:: Data to examine ::

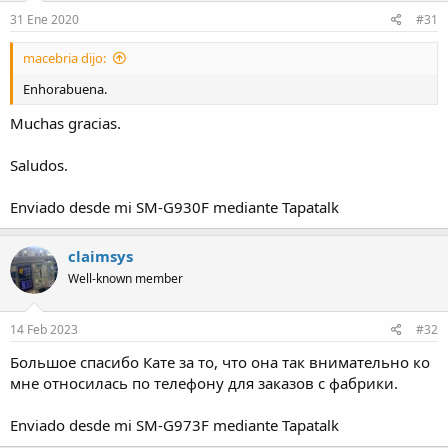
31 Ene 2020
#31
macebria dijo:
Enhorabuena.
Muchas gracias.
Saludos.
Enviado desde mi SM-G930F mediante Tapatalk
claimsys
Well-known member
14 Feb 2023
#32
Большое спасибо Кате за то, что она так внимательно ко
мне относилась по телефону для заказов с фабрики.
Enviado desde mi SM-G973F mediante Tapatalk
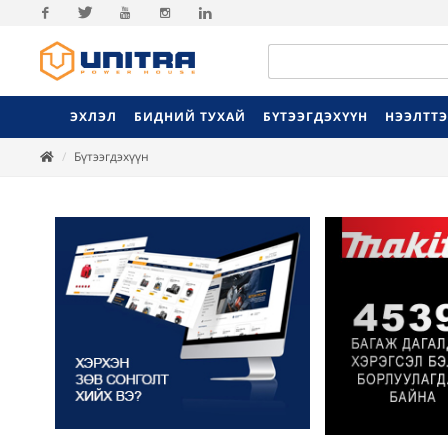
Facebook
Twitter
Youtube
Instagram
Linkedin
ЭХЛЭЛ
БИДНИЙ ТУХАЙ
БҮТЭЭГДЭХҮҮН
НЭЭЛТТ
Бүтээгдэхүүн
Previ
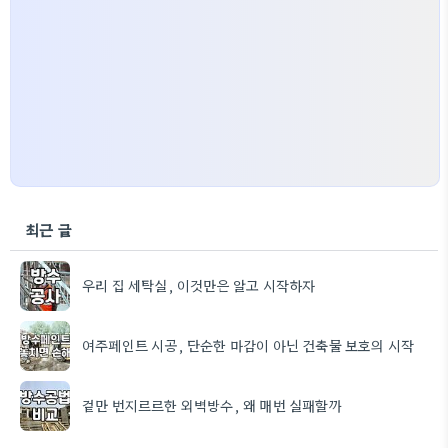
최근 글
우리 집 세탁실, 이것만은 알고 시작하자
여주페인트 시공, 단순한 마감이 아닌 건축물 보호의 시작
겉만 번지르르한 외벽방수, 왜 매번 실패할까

:::

* **Exercise requirements**
All of the material should be reproduced exactly, apart from the pictures.

* **Solution for this problem**
31 Ene 2020
#31
macebria dijo:
Enhorabuena.
Muchas gracias.
Saludos.
Enviado desde mi SM-G930F mediante Tapatalk
claimsys
Well-known member
14 Feb 2023
#32
Большое спасибо Кате за то, что она так внимательно ко
мне относилась по телефону для заказов с фабрики.
Enviado desde mi SM-G973F mediante Tapatalk
Facebook
Twitter
Youtube
Instagram
Linkedin
ЭХЛЭЛ
БИДНИЙ ТУХАЙ
БҮТЭЭГДЭХҮҮН
НЭЭЛТТ
Бүтээгдэхүүн
Previ
최근 글
우리 집 세탁실, 이것만은 알고 시작하자
여주페인트 시공, 단순한 마감이 아닌 건축물 보호의 시작
겉만 번지르르한 외벽방수, 왜 매번 실패할까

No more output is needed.